Well, I’m not sure I’d really be that blue if I were sitting in my bathing suit next to the water somewhere like this girl…still, they say the third Monday or so in January is the day most people feel the lowest. I have to agree that it’s about now I start thinking that mid-Feb. and all of March would be nice somewhere sunny. Michigan is a very cloudy state and northern Michigan quite snowy. Vitamin D supplements do not work for my body the way the sun does and this picture looks pretty nice.
But I maintain that the winter, despite those blue days, is essential for sorting, regrouping, resting. I lived in southern California for almost four years in my younger days and while I at first found it amazing and energizing, I missed the change of season, that time we recharge our souls, the sheer peacefulness of winter that all the other seasons lack. In California there were two seasons: GO and GO A LITTLE LESS. It rained in the winter, so it seemed a bit like spring or fall, but not a true change of seasons.
I admit shoveling snow is not the most fun at my advanced age, but there is nothing like sitting in front of a warm fire watching a huge blizzard out over the bay as we did here Saturday.
I’m revising my memoir and my fantasy novel and starting to write my Dirty Carnivore Cookbook, compiling recipes, taking notes on the history of food. What could be cooler than the history of food?
I’ve been reading Jim Harrison’s A Really Big Lunch–his essays on food and eating. And I’ve also been taking notes about the history of eating and cooking from the Larousse Gastronomique–The World’s Best Culinary Encyclopedia. Somewhere in Harrison’s book he states that nothing is as rewarding and cooking and eating a truly fine meal–not even his poetry or hunting or fishing–which he loved. It can restore the soul in ways nothing else can.
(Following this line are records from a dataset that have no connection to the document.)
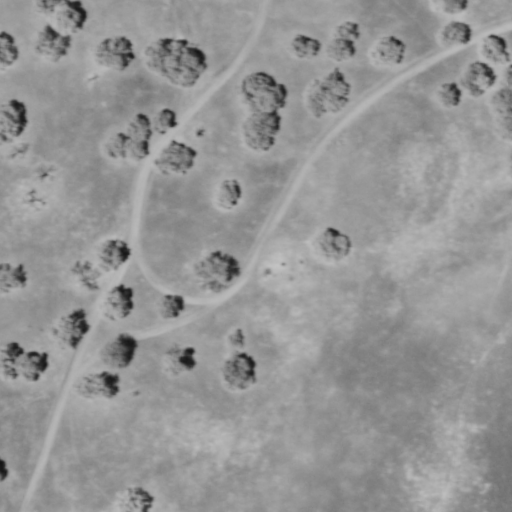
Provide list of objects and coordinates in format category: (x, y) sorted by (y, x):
road: (155, 158)
road: (249, 258)
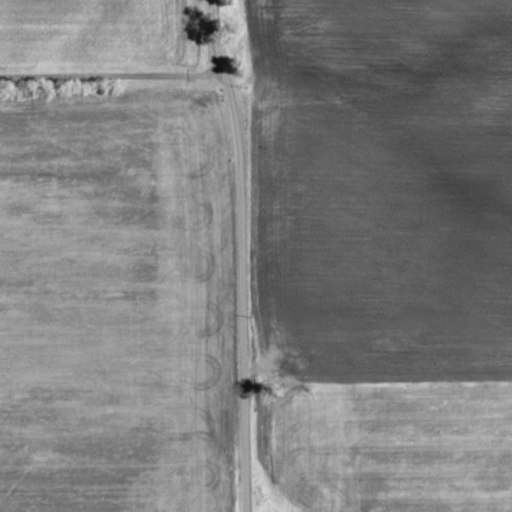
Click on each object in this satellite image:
road: (232, 254)
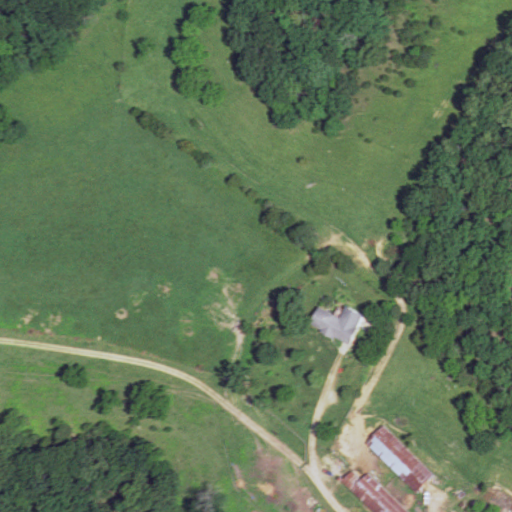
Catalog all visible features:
building: (341, 323)
road: (199, 370)
road: (316, 413)
building: (401, 459)
building: (374, 494)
Even from the time I was in my twenties, living on my own, and suffering from the blues, I knew to cook something–preferably a roast of some kind, chicken, pot roast–or better yet, a good stew or soup–but it had to be something that took a little bit to assemble and then you could smell cooking all day. This made me think of home and it never failed to raise flagging spirits.
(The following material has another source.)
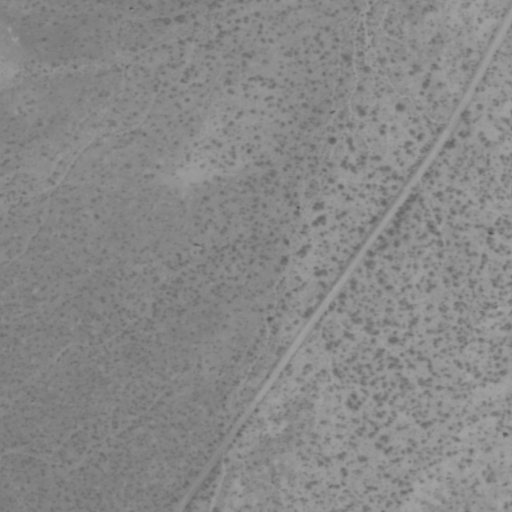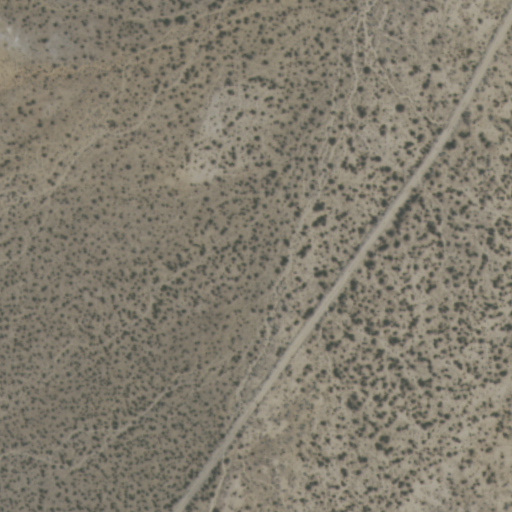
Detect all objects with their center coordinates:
road: (352, 266)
Well, this week is busy with Dad’s doctor appointments so soul-nurturing cooking will have to wait until Saturday (planked salmon, seared tenderloins, ribeyes, chicken thighs–over fettuccine for those guys– will have to do until then.) I’ll eat out with a friend one night–oysters maybe downtown. But Saturday is a lovely cassoulet. I don’t get to eat all of it, but it’s a lovely French casserole type dish usually made from duck confit. I have a confit aging in the fridge, not ready yet, so will use duck fat and bone-in skin-on chicken thighs, garlic sausages, bacon, lots of veggies and chicken stock, cannelloni beans, all topped with bread crumbs (Yes, I’ll have to fish out chicken and sausage for myself). It will be nice to make it for Dad who has no intention of eating carnivore. The meat gets browned, bacon sweated, and the whole thing assembled and baked for an hour and fifteen. Mmm.
Speaking of Duck Confit. It looks just as it should aging in that fridge–a testing recipe for the cookbook. Covered in duck fat, topped off with a layer of lard to preserve it in the fridge up to three months. We will have it in March latest. Then I’ll try this again with turkey legs. You can save the duck fat for other uses which is good since duck and leaf lard are pricey.
Salmon and liver today for me–I think I am low on potassium and salmon is a good source. The other electrolytes are ok, I think.
Dreams: I dreamt about Jim Harrison–a Michigan writer I met once with a friend I was fly-fishing with. We met him in the Dunes Brewery in Grand Marais spent two evenings chatting with him, seeing his bird dog. This was real, not a dream. But in my dream, I was driving Jim somewhere. He’s dead now, so I hope he got where he was supposed to be.